The first step [in setting the performance framework for the acquisition] is to identify related goals and objectives in the strategic and annual plans. This step is best illustrated by several hypothetical examples based on the U.S. Department of Education's Strategic Plan (1998 - 2002), one of the top-rated GPRA plans for that period.
Consider, for example, the person in the agency's information technology office who realizes that a local area network is not robust enough for current demands. One of the strategic plan's goals is to make the Department "a high-performance organization by focusing on results, service quality, and customer satisfaction." This goal is supported by an objective that "information technology investments are sound and used to improve impact and efficiency." The objective has a core strategy to "ensure that the Department has a cost-effective, efficient, accessible, and reliable network infrastructure, with modern work place software and hardware, to promote productivity and meet business needs." Finally, the strategic plan provides one performance indicator (measure): "At least 90% of all employees will assess productivity as 'significantly improved' as a result of available technology, as shown by the employee survey in 2000." Note that even though the person in the agency's information technology office may not have contributed to the strategic plan with this specific need in mind, the plan nonetheless provides the foundation, partial justification, and even a performance measure that apply to the need.

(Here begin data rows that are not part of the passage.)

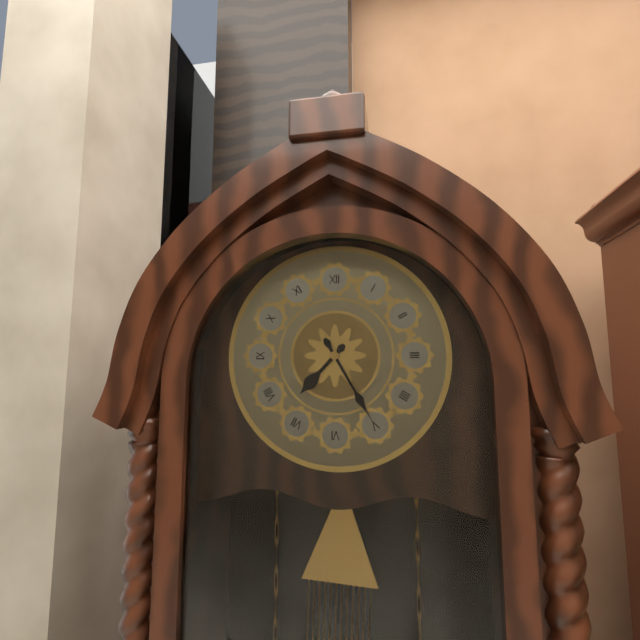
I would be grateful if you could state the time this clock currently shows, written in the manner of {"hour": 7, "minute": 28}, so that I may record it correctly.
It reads {"hour": 7, "minute": 25}
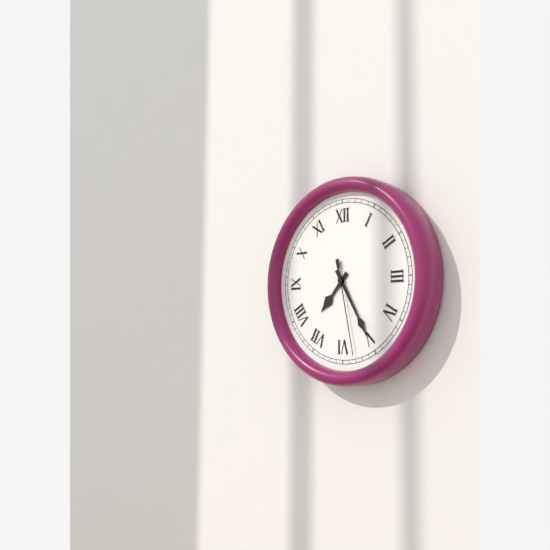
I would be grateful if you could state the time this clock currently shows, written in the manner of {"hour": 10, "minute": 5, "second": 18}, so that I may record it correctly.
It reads {"hour": 7, "minute": 25, "second": 28}
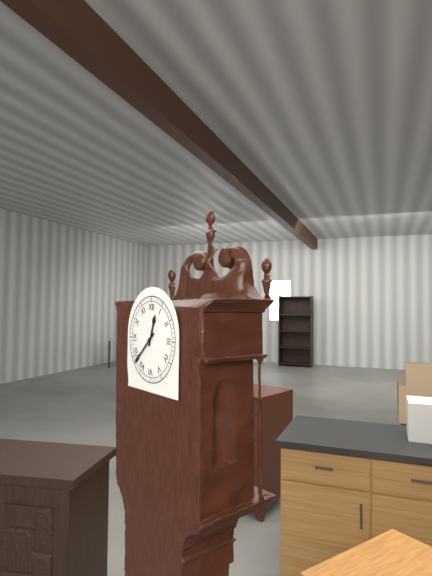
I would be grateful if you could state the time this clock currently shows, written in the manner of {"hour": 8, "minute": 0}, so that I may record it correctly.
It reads {"hour": 12, "minute": 38}
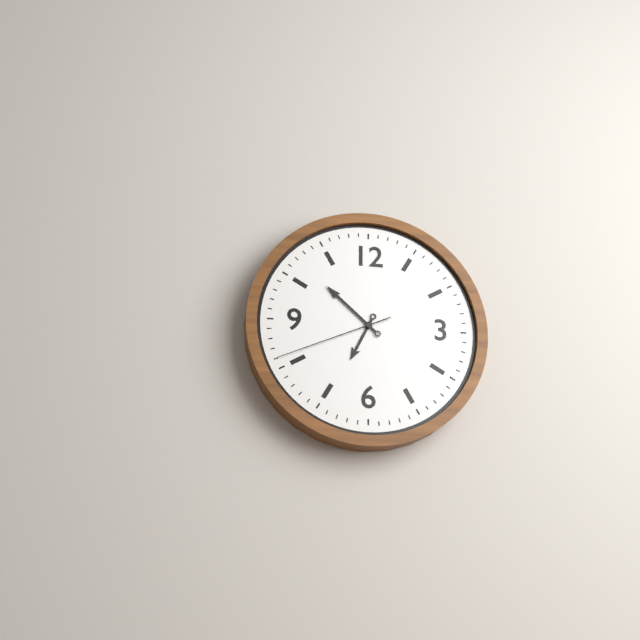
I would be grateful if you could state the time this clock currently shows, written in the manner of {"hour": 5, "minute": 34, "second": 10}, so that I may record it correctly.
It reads {"hour": 6, "minute": 52, "second": 41}
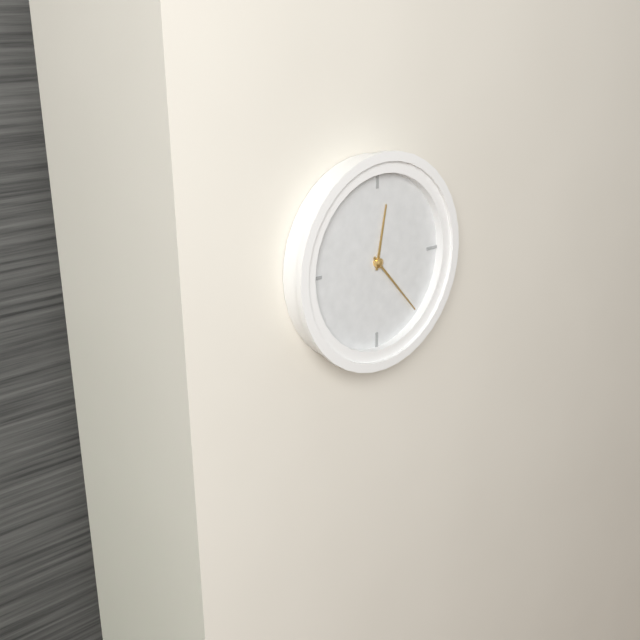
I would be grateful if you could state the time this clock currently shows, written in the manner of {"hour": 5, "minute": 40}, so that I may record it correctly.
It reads {"hour": 12, "minute": 23}
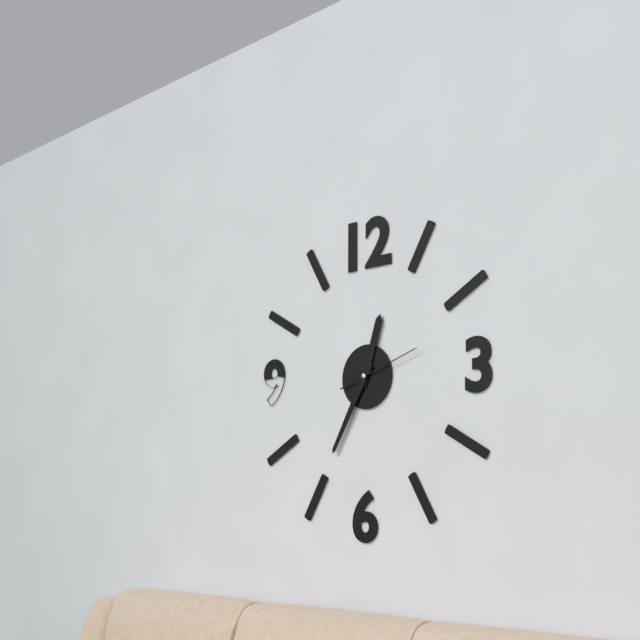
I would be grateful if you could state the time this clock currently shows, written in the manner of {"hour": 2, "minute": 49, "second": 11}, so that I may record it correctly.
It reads {"hour": 12, "minute": 35, "second": 12}
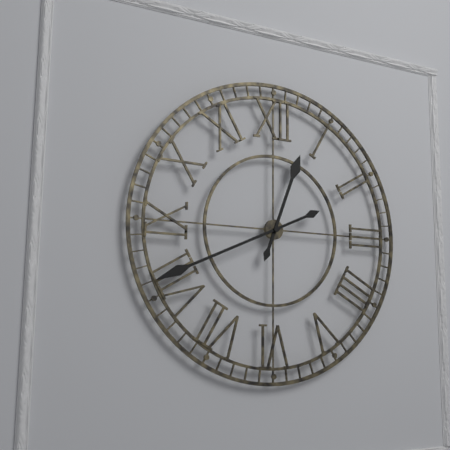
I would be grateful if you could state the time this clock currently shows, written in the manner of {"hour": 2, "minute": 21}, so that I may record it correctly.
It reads {"hour": 12, "minute": 41}
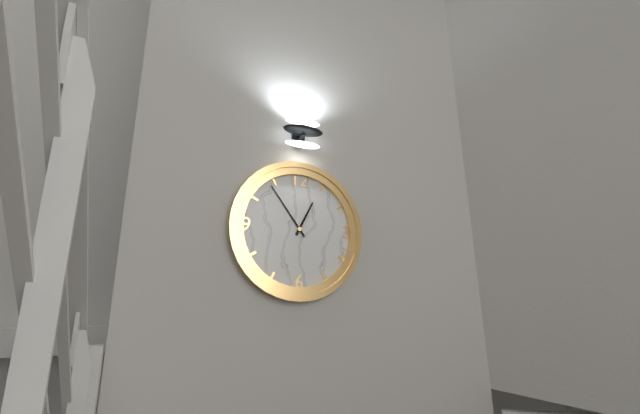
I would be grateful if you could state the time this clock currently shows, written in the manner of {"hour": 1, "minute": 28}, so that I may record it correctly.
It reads {"hour": 12, "minute": 54}
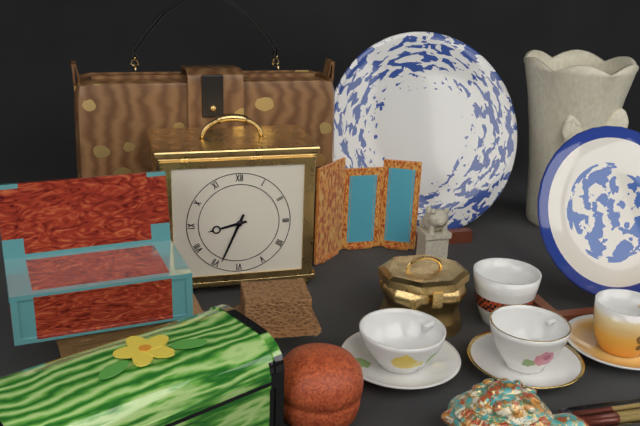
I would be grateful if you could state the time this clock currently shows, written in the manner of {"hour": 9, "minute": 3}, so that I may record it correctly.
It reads {"hour": 8, "minute": 34}
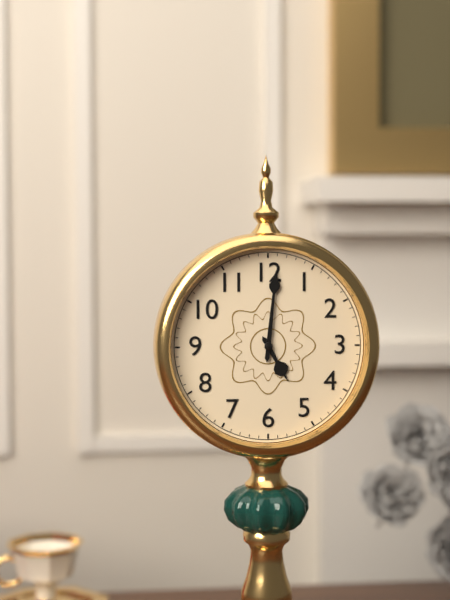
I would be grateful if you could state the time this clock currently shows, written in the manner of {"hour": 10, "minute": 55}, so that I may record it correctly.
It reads {"hour": 5, "minute": 1}
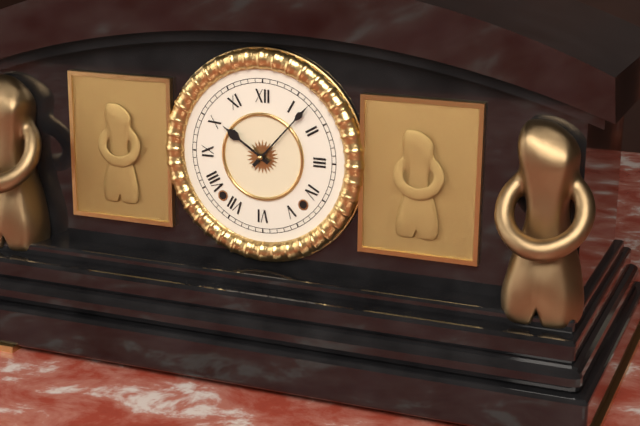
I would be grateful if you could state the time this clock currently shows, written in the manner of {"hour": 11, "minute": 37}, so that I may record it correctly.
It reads {"hour": 10, "minute": 7}
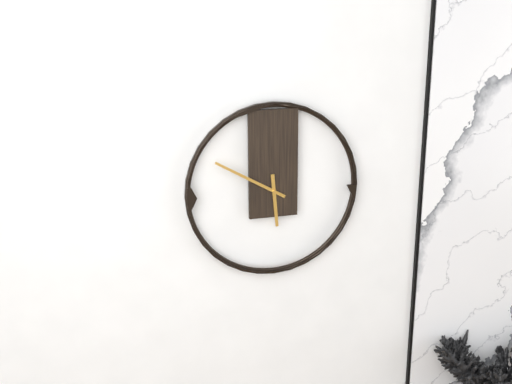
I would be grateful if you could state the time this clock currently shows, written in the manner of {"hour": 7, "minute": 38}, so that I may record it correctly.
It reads {"hour": 5, "minute": 50}
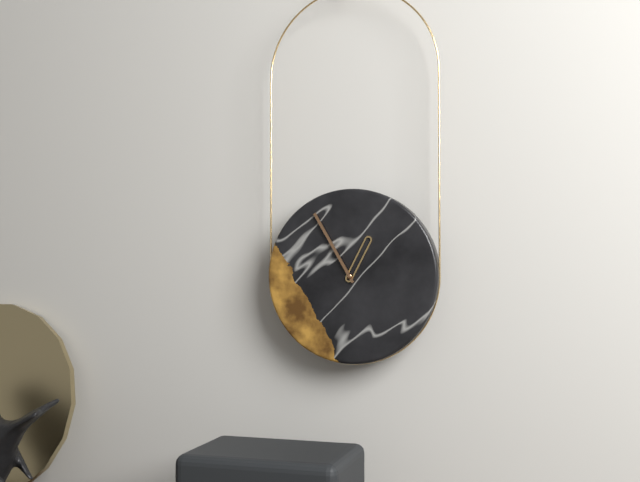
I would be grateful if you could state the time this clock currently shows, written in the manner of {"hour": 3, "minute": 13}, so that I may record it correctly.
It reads {"hour": 12, "minute": 55}
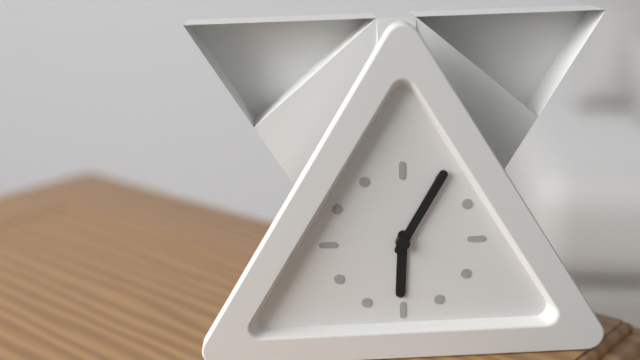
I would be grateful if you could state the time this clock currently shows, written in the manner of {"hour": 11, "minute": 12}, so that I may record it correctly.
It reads {"hour": 6, "minute": 5}
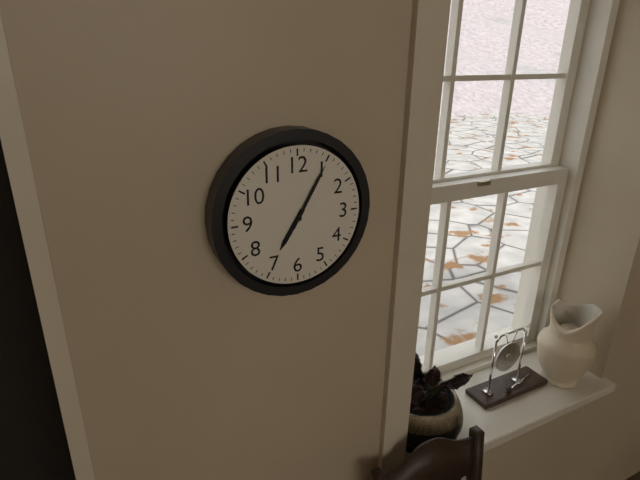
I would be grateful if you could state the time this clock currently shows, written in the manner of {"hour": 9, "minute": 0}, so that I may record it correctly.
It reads {"hour": 7, "minute": 5}
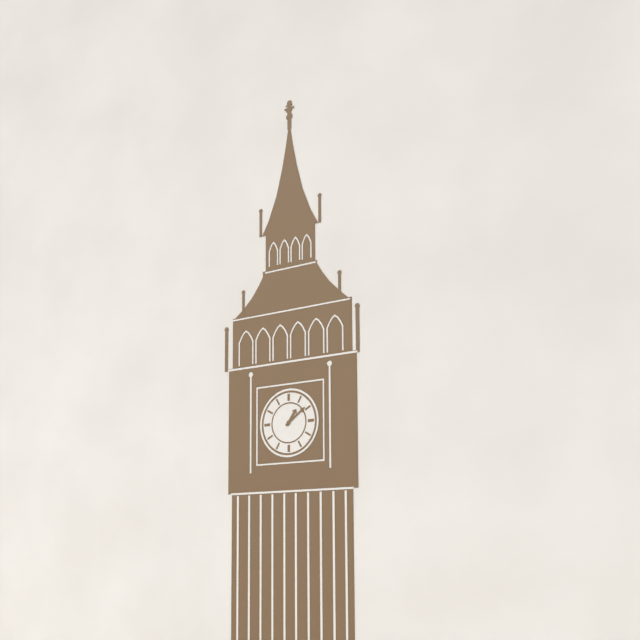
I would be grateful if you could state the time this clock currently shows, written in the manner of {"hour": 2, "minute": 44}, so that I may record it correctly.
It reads {"hour": 1, "minute": 9}
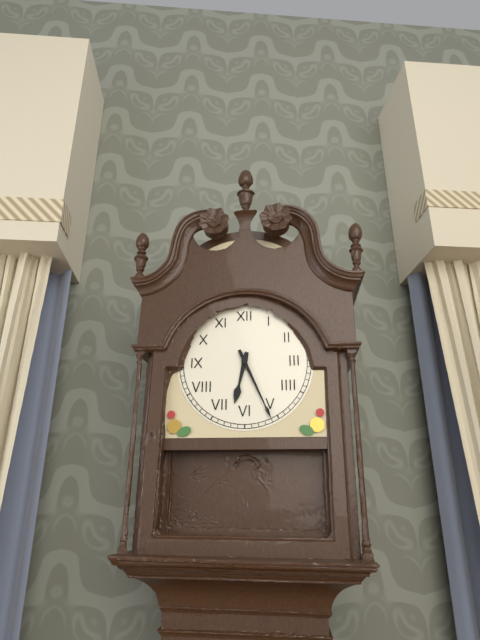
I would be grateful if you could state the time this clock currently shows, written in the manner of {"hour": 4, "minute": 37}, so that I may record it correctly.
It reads {"hour": 6, "minute": 26}
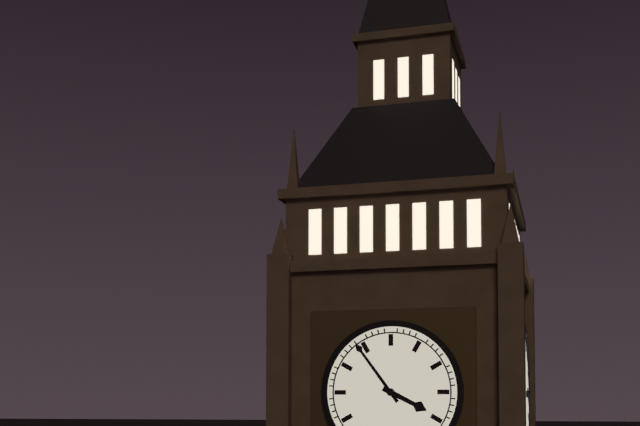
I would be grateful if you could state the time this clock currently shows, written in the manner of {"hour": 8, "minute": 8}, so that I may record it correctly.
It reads {"hour": 3, "minute": 54}
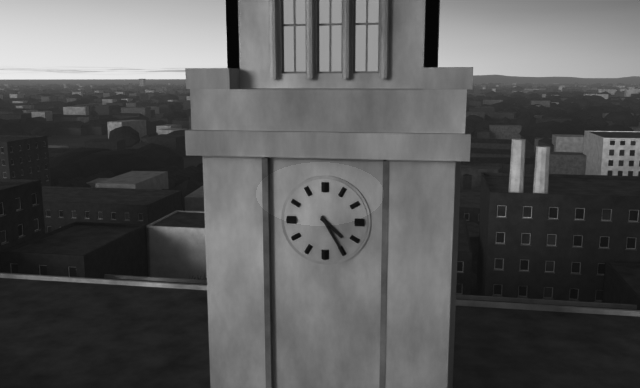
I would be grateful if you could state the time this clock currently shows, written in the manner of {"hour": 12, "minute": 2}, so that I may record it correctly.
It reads {"hour": 4, "minute": 25}
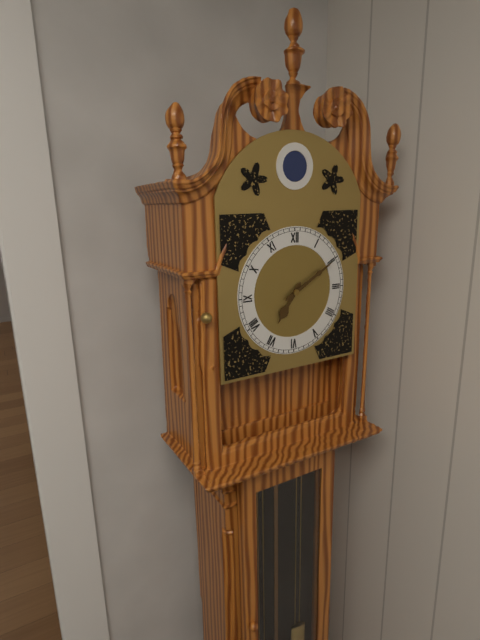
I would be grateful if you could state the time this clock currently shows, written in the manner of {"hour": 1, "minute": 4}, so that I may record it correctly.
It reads {"hour": 7, "minute": 10}
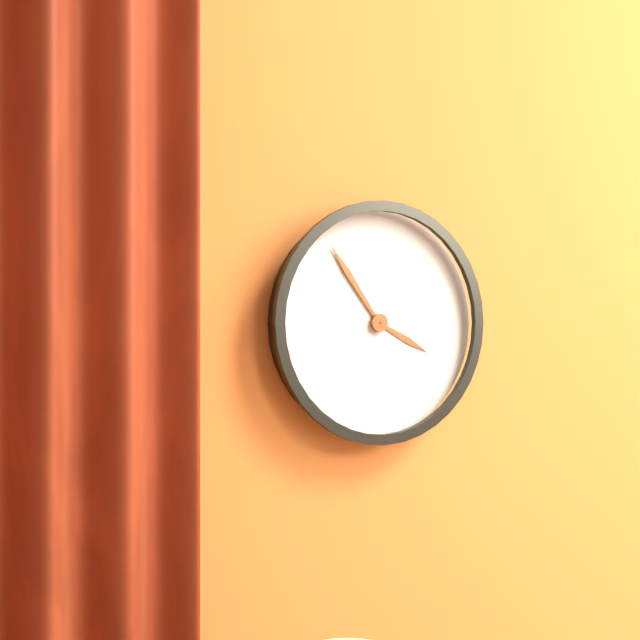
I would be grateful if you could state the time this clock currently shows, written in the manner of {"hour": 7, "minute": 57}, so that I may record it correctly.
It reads {"hour": 3, "minute": 54}
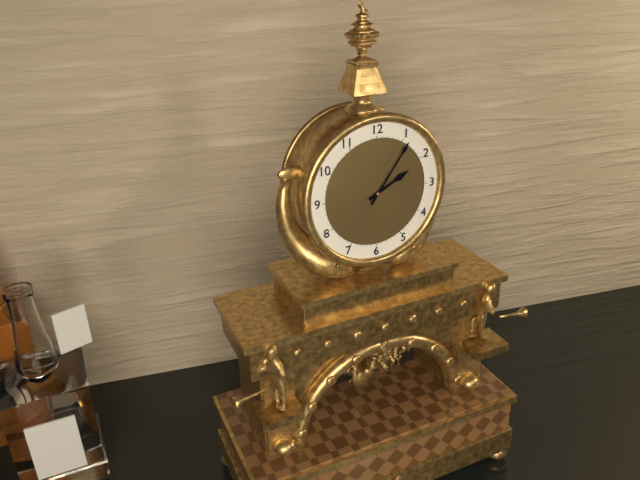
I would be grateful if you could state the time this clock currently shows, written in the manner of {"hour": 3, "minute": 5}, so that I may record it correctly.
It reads {"hour": 2, "minute": 6}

In contrast, assume that a program manager -- who realized that a more powerful capability for electronic information dissemination would help meet customer needs better and reduce costs -- contributed this need directly to the strategic plan. In that case, the mission-criticality and objective is well established for the need, and it has undergone review in the agency, at OMB, and in Congress. Something like this scenario may have happened with this goal, objective, and core strategy in the Department of Education's strategic plan:
Goal: Ensure access to post-secondary education and lifelong learning.
Objective: Post-secondary student aid delivery and program management is efficient, financially sound, and customer-responsive.
Core Strategy: An integrated, accurate, and efficient student aid delivery system, including (in part) the supporting strategies to (1) integrate the multiple student aid databases based on student-level records and (2) increase the community's use of the Department of Education's web site as a principal source of financial aid information, programmatic and technical publications, and software.
In the final hypothetical example, an agency top-level manager realizes that, in order to fulfill the Department's mission, new investments in studies, people, and capital assets may be required. For example, the Department of Education's strategic plan includes the following:
Goal: Help all students reach challenging academic standards so that they are prepared for responsible citizenship, further learning, and productive employment.
Objective: Schools are strong, safe, disciplined, and drug-free.
Core Strategy: Disseminate effective programs and strategies through technical assistance and training, conferences, publications, and use of technology.
Although the strategy is somewhat general, it provides the foundation for agency staff to propose innovative initiatives for funding in support of the goal and objective.
Given these examples, it is important to understand that these goals and objectives are focused on mission and programs (not acquisitions)... and further that, as is apparent in the student aid example, more than one acquisition may eventually be required to meet the goal or the objective.